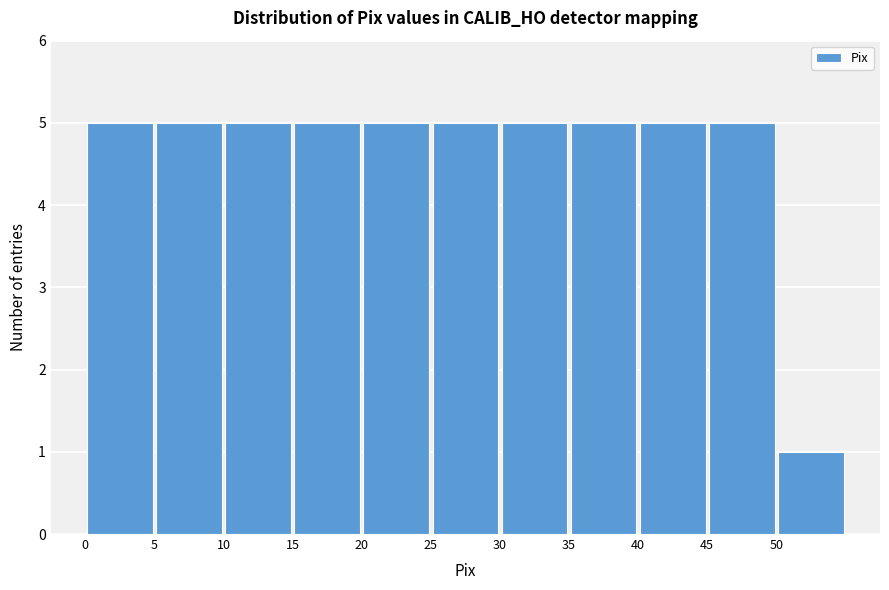

Reading left to right, transcribe this chart: for each bar, give the range it covers on the x-axis and its height. The values are not printed on the chart, so give them approximately, as read against the axis.

0 to 5: 5
5 to 10: 5
10 to 15: 5
15 to 20: 5
20 to 25: 5
25 to 30: 5
30 to 35: 5
35 to 40: 5
40 to 45: 5
45 to 50: 5
50 to 55: 1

************

*Problem*. Reproduce the listing above line for line, leaving out the pictures.

*Exercise answer*.
Reading left to right, transcribe this chart: for each bar, give the range it covers on the x-axis and its height. The values are not printed on the chart, so give them approximately, as read against the axis.

0 to 5: 5
5 to 10: 5
10 to 15: 5
15 to 20: 5
20 to 25: 5
25 to 30: 5
30 to 35: 5
35 to 40: 5
40 to 45: 5
45 to 50: 5
50 to 55: 1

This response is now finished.